Chen, Y; Ryder, J; Bastrikov, V; McGrath, MJ; Naudts, K; Otto, J; Ottlé, C; Peylin, P; Polcher, J; Valade, A; Black, A; Elbers, JA; Moors, E; Foken, T; van Gorsel, E; Haverd, V; Heinesch, B; Knohl, A; Launiainen, S; Loustau, D; Ogée, J; Vesala, T; Luyssaert, S: Evaluating the performance of the land surface model ORCHIDEE-CAN on water and energy flux estimation with a single- and a multi- layer energy budget scheme, Geoscientific Model Developement, Discussions(1-35) (2016)
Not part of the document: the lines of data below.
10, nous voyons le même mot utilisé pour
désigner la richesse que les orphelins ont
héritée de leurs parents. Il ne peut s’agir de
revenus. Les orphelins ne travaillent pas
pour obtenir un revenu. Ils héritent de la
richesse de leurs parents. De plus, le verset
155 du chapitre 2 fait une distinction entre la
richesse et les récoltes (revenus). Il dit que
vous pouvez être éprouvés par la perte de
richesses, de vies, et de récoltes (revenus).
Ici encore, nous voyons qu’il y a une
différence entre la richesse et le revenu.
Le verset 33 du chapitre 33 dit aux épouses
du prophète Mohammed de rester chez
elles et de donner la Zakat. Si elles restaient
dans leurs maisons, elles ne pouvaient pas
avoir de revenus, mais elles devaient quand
Canopy structure is one of the most important vegetation characteristics for land-atmosphere interactions, as it determines the energy and scalar exchanges between the land surface and the overlying air mass. In this study we evaluated the performance of a newly developed multi-layer energy budget in the land surface model ORCHIDEE-CAN (Organising Carbon and Hydrology In Dynamic Ecosystems – CANopy), which simulates canopy structure and can be coupled to an atmospheric model using an implicit coupling procedure. We aim to provide a set of acceptable parameter values for a range of forest types. Top-canopy and sub-canopy flux observations from eight sites were collected in order to conduct this evaluation. The sites crossed climate zones from temperate to boreal and the vegetation types included deciduous, evergreen broad leaved and evergreen needle leaved forest with a maximum LAI (all-sided) ranging from 3.5 to 7.0. The parametrization approach proposed in this study was based on three selected physical processes – namely the diffusion, advection and turbulent mixing within the canopy. Short-term sub-canopy observations and long-term surface fluxes were used to calibrate the parameters in the sub-canopy radiation, turbulence and resistances modules with an automatic tuning process. The multi-layer model was found to capture the dynamics of sub-canopy turbulence, temperature and energy fluxes. The performance of the new multi-layer model was further compared against the existing single-layer model. Although, the multi-layer model simulation results showed little or no improvements to both the nighttime energy balance and energy partitioning during winter compared with a single-layer model simulation, the increased model complexity does provide a more detailed description of the canopy micrometeorology of various forest types. The multi-layer model links to potential future environmental and ecological studies such as the assessment of in-canopy species vulnerability to climate change, the climate effects of disturbance intensities and frequencies, and the consequences of biogenic volatile organic compounds (BVOC) emissions from the terrestrial ecosystem.